30.2 Where medicines are left in a vehicle, appropriate security arrangements must be in place. Medicines should be in a secure container, and the vehicle itself must be locked. CDs must be within a locked container which is secured to the vehicle. The vehicle must be locked at all times. 

Practice Guidance 31: Disposal  

31.1 You must dispose of used, partially used and unused medicines in accordance with current legislation and your local employer policy.

31.2 If there is no local employer policy in place, you must return all medicines to a Pharmacist for safe disposal.

Practice Guidance 32: Error reporting  

32.1 If you discover that you have made an error in prescribing, you must take immediate action to prevent potential harm to the patient, and you must report the error as soon as possible according to local protocols.

Practice Guidance 33: Reporting unexpected effects and adverse reactions  

33.1 If a patient experiences an adverse reaction to any medication they have been prescribed regardless of who the prescriber is, you should record this in the patient notes, notify the prescriber (if you did not prescribe the drug) and notify the MHRA via the Yellow Card Scheme immediately. Yellow cards are found in the back of the British National Formulary and also online at

33.2 You should also inform the patient that they can report adverse reactions independently to the Yellow Card Scheme. 

33.3 You can also report adverse reactions via the MHRA website at and serious incidents for investigation (previously known as Serious Untoward Incidents) to the National Reporting and Learning Service, using National Framework for Reporting and Learning from Serious Incidents Requiring Investigation

Practice Guidance 34:  Complementary, herbal and homeopathic products. 

34.1 Complementary, herbal and homeopathic products may interact with other medicinal products and/or laboratory tests. You should ensure you obtain, and record, information from the patient as to whether they are using any such products. Where there is evidence that you should do so, you may need to advise that your patient stops using a complementary, herbal or homeopathic product prior to starting taking a conventional medicinal product or undergoing a medical and/or surgical procedure.

34.2 Some herbal and homeopathic preparations are classed as medicines and are classified as POM, P or GSL depending on their action and route of administration.
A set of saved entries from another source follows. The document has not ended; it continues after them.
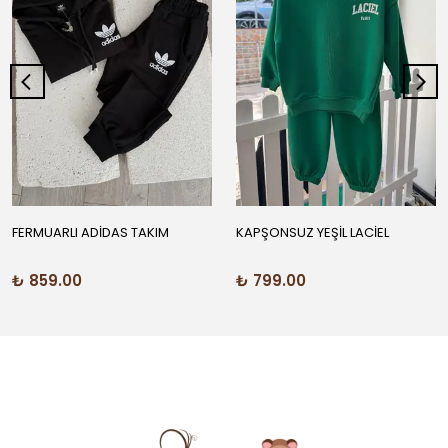
FERMUARLI ADİDAS TAKIM
KAPŞONSUZ YEŞİL LACİEL
₺ 859.00
₺ 799.00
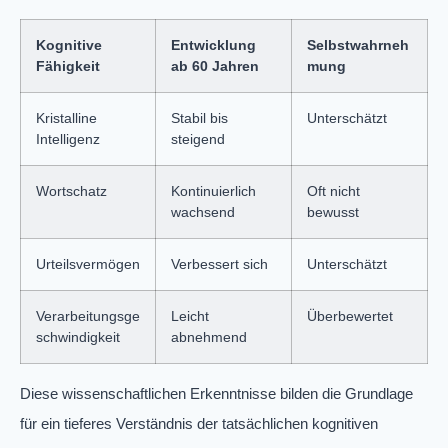
Kognitive
Entwicklung
Selbstwahrneh
Fähigkeit
ab 60 Jahren
mung
Kristalline
Stabil bis
Unterschätzt
Intelligenz
steigend
Wortschatz
Kontinuierlich
Oft nicht
wachsend
bewusst
Urteilsvermögen
Verbessert sich
Unterschätzt
Verarbeitungsge
Leicht
Überbewertet
schwindigkeit
abnehmend
Diese wissenschaftlichen Erkenntnisse bilden die Grundlage
für ein tieferes Verständnis der tatsächlichen kognitiven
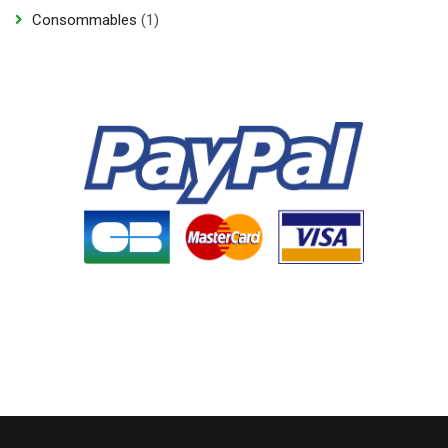
produit
1
Consommables
1
produit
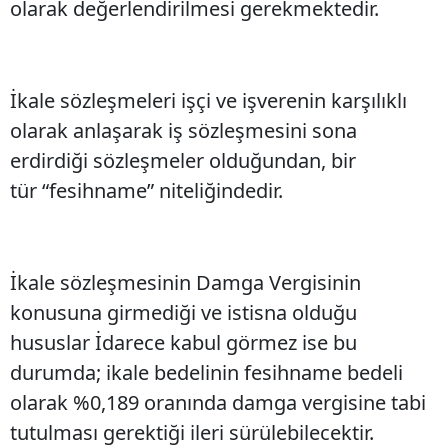
olarak değerlendirilmesi gerekmektedir.
İkale sözleşmeleri işçi ve işverenin karşılıklı
olarak anlaşarak iş sözleşmesini sona
erdirdiği sözleşmeler olduğundan, bir
tür “fesihname” niteliğindedir.
İkale sözleşmesinin Damga Vergisinin
konusuna girmediği ve istisna olduğu
hususlar İdarece kabul görmez ise bu
durumda; ikale bedelinin fesihname bedeli
olarak %0,189 oranında damga vergisine tabi
tutulması gerektiği ileri sürülebilecektir.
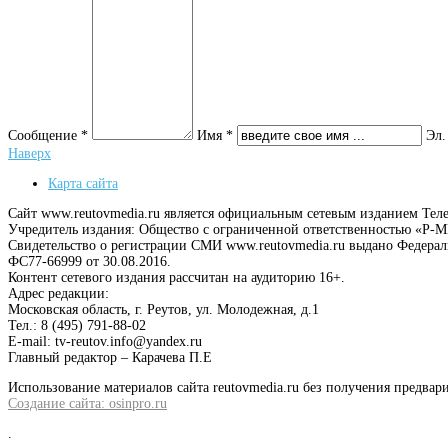
Сообщение *
Имя *
Эл.
Наверх
Карта сайта
Сайт www.reutovmedia.ru является официальным сетевым изданием Тел
Учредитель издания: Общество с ограниченной ответственностью «Р
Свидетельство о регистрации СМИ www.reutovmedia.ru выдано Федера
ФС77-66999 от 30.08.2016.
Контент сетевого издания рассчитан на аудиторию 16+.
Адрес редакции:
Московская область, г. Реутов, ул. Молодежная, д.1
Тел.: 8 (495) 791-88-02
E-mail: tv-reutov.info@yandex.ru
Главный редактор – Карачева П.Е
Использование материалов сайта reutovmedia.ru без получения предв
Создание сайта: osinpro.ru
.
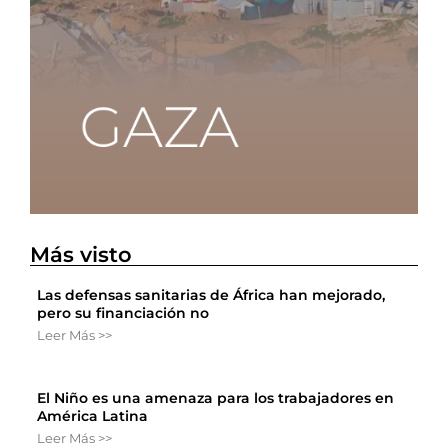
Más visto
Las defensas sanitarias de África han mejorado,
pero su financiación no
Leer Más >>
El Niño es una amenaza para los trabajadores en
América Latina
Leer Más >>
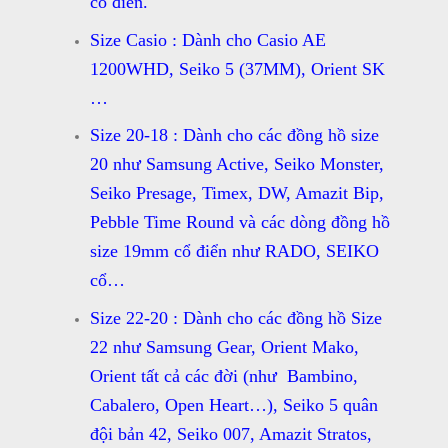
cổ điển.
Size Casio : Dành cho Casio AE
1200WHD, Seiko 5 (37MM), Orient SK
…
Size 20-18 : Dành cho các đồng hồ size
20 như Samsung Active, Seiko Monster,
Seiko Presage, Timex, DW, Amazit Bip,
Pebble Time Round và các dòng đồng hồ
size 19mm cổ điển như RADO, SEIKO
cổ…
Size 22-20 : Dành cho các đồng hồ Size
22 như Samsung Gear, Orient Mako,
Orient tất cả các đời (như Bambino,
Cabalero, Open Heart…), Seiko 5 quân
đội bản 42, Seiko 007, Amazit Stratos,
You may only prescribe and/or supply and administer these products in accordance with an appropriate prescribing and/or supply and administration framework. 

34.3 The MHRA regulates other herbal products under the Traditional Herbal Registration (THR) scheme and other homeopathic products under the National Rules Scheme (NRS). Other products may not be subject to regulation of their quality, safety or efficacy. You should only recommend these products if you have suitable education, training and experience to do so.

34.4 The MHRA holds a list of complementary, herbal and homeopathic products that are known to, or may have, interactions with medicinal products and you must be aware of these before recommending that a patient takes a complementary product in addition to, or as a substitute for, any currently prescribed medicine. Some herbal preparations are prohibited or restricted in their use in humans due to known toxic and/or harmful effects, and you must not recommend these products to your patients.